Probably my funniest example is when an “Extended Warranty” company called me multiple times one day. Finally, I answered and when the woman on the other end asked how I was doing, I quoted the line from the movie The Silence of the Lambs, “It puts the lotion on its skin or it gets the hose.”
There was a series of gasps and mumbles and then the line went dead. I’m going to assume she began looking for another line of work immediately.
Unfortunately for me, my wife overheard and expressed her displeasure for my shenanigans. To which I responded, “They’re trying to sell me a fake car warranty and I’m the villain?” **
At any rate, I’m not allowed to quote horror films to telemarketers anymore. So now, I try to sell them books.
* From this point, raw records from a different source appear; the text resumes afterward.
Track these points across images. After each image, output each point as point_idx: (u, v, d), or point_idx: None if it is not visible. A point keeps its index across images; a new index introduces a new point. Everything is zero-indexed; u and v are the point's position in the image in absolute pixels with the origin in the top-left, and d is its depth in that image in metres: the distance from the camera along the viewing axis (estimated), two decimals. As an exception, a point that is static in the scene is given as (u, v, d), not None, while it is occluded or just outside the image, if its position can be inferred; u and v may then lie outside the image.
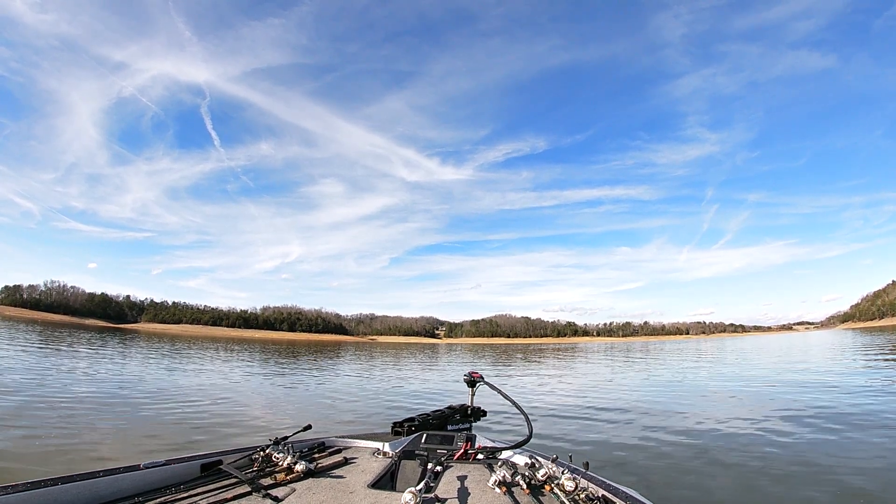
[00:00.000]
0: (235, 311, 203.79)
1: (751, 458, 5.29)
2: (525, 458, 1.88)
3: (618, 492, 1.55)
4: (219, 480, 1.69)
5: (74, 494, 1.41)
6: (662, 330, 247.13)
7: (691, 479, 4.65)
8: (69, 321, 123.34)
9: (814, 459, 5.17)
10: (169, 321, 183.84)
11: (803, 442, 5.96)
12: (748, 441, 6.08)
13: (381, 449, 2.17)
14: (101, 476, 1.50)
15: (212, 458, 1.85)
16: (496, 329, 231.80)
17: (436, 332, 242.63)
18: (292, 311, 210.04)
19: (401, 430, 2.49)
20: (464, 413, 2.95)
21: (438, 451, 2.12)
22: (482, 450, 2.06)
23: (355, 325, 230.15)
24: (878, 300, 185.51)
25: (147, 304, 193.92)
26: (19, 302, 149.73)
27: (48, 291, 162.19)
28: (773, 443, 5.94)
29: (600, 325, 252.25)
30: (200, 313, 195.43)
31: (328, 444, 2.31)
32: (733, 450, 5.67)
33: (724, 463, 5.16)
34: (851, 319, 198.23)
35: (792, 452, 5.48)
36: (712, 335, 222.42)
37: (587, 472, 1.69)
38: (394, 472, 1.97)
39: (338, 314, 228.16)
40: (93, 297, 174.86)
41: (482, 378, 2.86)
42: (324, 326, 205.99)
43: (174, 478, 1.69)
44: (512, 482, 1.63)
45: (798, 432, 6.46)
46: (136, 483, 1.58)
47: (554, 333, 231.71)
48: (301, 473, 1.74)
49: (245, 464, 1.88)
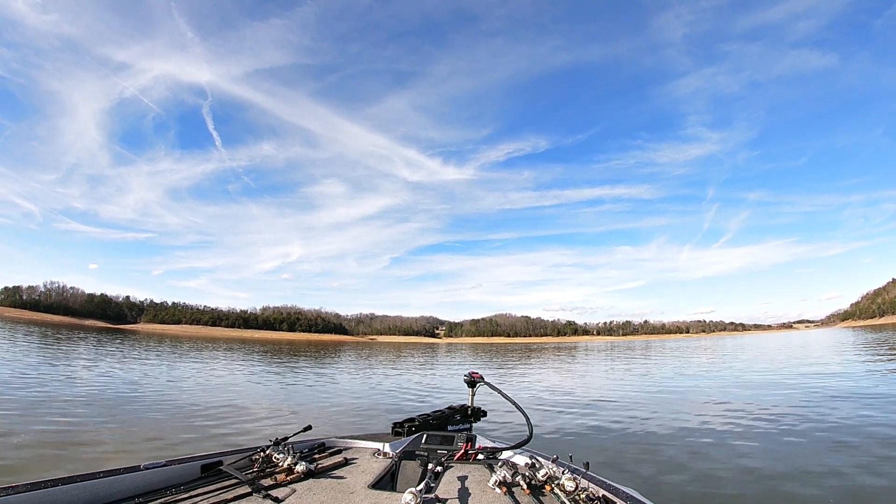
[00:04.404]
0: (235, 311, 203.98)
1: (753, 458, 5.29)
2: (525, 458, 1.88)
3: (618, 492, 1.54)
4: (219, 481, 1.68)
5: (74, 495, 1.41)
6: (662, 329, 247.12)
7: (692, 479, 4.65)
8: (69, 322, 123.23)
9: (819, 460, 5.16)
10: (168, 322, 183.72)
11: (807, 442, 5.96)
12: (750, 441, 6.08)
13: (381, 449, 2.16)
14: (101, 477, 1.50)
15: (212, 459, 1.85)
16: (496, 328, 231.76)
17: (436, 331, 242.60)
18: (292, 312, 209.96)
19: (401, 430, 2.49)
20: (464, 413, 2.94)
21: (439, 452, 2.11)
22: (482, 450, 2.06)
23: (355, 324, 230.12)
24: (878, 298, 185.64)
25: (147, 305, 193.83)
26: (19, 303, 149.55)
27: (48, 292, 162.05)
28: (777, 443, 5.94)
29: (600, 325, 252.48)
30: (200, 314, 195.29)
31: (328, 445, 2.31)
32: (734, 450, 5.67)
33: (725, 463, 5.16)
34: (851, 318, 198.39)
35: (793, 453, 5.48)
36: (712, 334, 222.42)
37: (587, 473, 1.68)
38: (394, 473, 1.97)
39: (338, 314, 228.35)
40: (92, 298, 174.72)
41: (482, 378, 2.85)
42: (323, 326, 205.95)
43: (174, 478, 1.69)
44: (512, 482, 1.63)
45: (802, 432, 6.46)
46: (137, 484, 1.58)
47: (554, 333, 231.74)
48: (301, 474, 1.74)
49: (245, 464, 1.88)
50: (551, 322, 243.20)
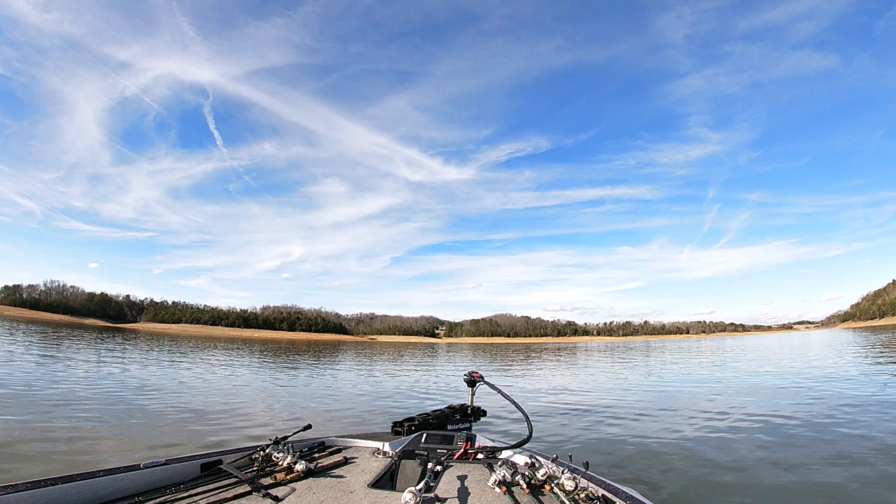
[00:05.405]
0: (235, 310, 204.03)
1: (753, 459, 5.28)
2: (525, 457, 1.88)
3: (618, 492, 1.54)
4: (219, 480, 1.69)
5: (74, 494, 1.42)
6: (662, 329, 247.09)
7: (692, 479, 4.64)
8: (68, 321, 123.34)
9: (822, 464, 5.16)
10: (168, 321, 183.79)
11: (810, 442, 5.96)
12: (753, 441, 6.07)
13: (381, 449, 2.17)
14: (100, 476, 1.50)
15: (212, 458, 1.85)
16: (496, 328, 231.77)
17: (436, 331, 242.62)
18: (292, 311, 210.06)
19: (401, 429, 2.49)
20: (464, 413, 2.94)
21: (438, 451, 2.11)
22: (482, 449, 2.06)
23: (355, 324, 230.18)
24: (879, 299, 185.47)
25: (147, 304, 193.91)
26: (19, 302, 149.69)
27: (48, 291, 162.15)
28: (780, 442, 5.94)
29: (600, 325, 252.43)
30: (200, 313, 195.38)
31: (328, 444, 2.32)
32: (734, 450, 5.67)
33: (725, 463, 5.16)
34: (852, 319, 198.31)
35: (796, 453, 5.48)
36: (712, 335, 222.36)
37: (587, 472, 1.69)
38: (394, 472, 1.97)
39: (338, 314, 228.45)
40: (92, 297, 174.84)
41: (482, 378, 2.85)
42: (323, 326, 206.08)
43: (174, 477, 1.69)
44: (512, 482, 1.63)
45: (804, 432, 6.46)
46: (136, 483, 1.58)
47: (554, 333, 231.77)
48: (301, 473, 1.74)
49: (245, 463, 1.89)
50: (551, 322, 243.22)
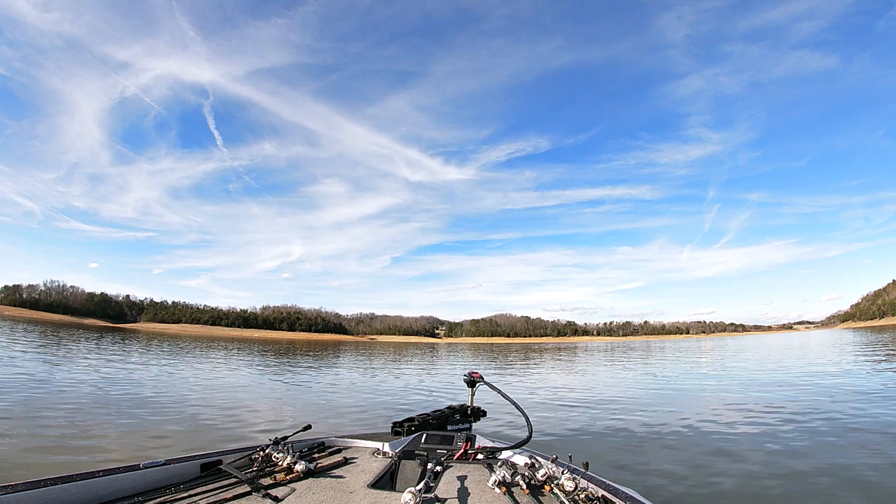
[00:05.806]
0: (235, 310, 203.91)
1: (753, 459, 5.28)
2: (525, 458, 1.88)
3: (618, 492, 1.54)
4: (218, 480, 1.69)
5: (74, 494, 1.41)
6: (663, 329, 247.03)
7: (693, 479, 4.64)
8: (68, 321, 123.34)
9: (823, 464, 5.15)
10: (168, 321, 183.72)
11: (810, 442, 5.95)
12: (753, 440, 6.07)
13: (380, 449, 2.17)
14: (100, 476, 1.50)
15: (211, 458, 1.85)
16: (496, 328, 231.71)
17: (436, 331, 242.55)
18: (292, 311, 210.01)
19: (401, 429, 2.49)
20: (464, 413, 2.94)
21: (438, 451, 2.11)
22: (482, 450, 2.06)
23: (355, 324, 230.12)
24: (879, 300, 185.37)
25: (147, 304, 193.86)
26: (18, 302, 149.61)
27: (48, 291, 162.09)
28: (780, 443, 5.94)
29: (600, 325, 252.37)
30: (200, 313, 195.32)
31: (328, 444, 2.31)
32: (734, 451, 5.66)
33: (725, 463, 5.15)
34: (852, 319, 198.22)
35: (797, 454, 5.47)
36: (712, 335, 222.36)
37: (587, 473, 1.69)
38: (394, 472, 1.97)
39: (337, 314, 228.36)
40: (92, 297, 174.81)
41: (482, 378, 2.85)
42: (323, 326, 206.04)
43: (174, 477, 1.69)
44: (512, 482, 1.63)
45: (804, 432, 6.46)
46: (136, 483, 1.58)
47: (554, 333, 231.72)
48: (301, 473, 1.74)
49: (245, 464, 1.88)
50: (551, 322, 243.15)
I’ve got a whole script that I force them to listen to until they hang up.
But getting back to the main point, those little bricks we carry around to check Facebook, play video games, and check how many steps it took to walk from the sofa to the fridge still have the ability to make phone calls.
And sometimes, you need the safety and privacy that a traditional phone call gives you. Just Google Zoom meeting fails and you’ll find all kinds of nonsense that has happened while people were on live video calls. I saw someone picking their nose in a meeting. If they had called me on the phone, they could have picked with impunity! And I wouldn’t see that image in my mind when I get their emails!
So, this week behave yourselves on those Zoom calls, and don’t forget to use your phone once in a while. Call your mom. And mess with a telemarketer. Let me know if you need a script…
Carry on, Citizens!
**The correct answer (according to my wife) was YES, I was the villain.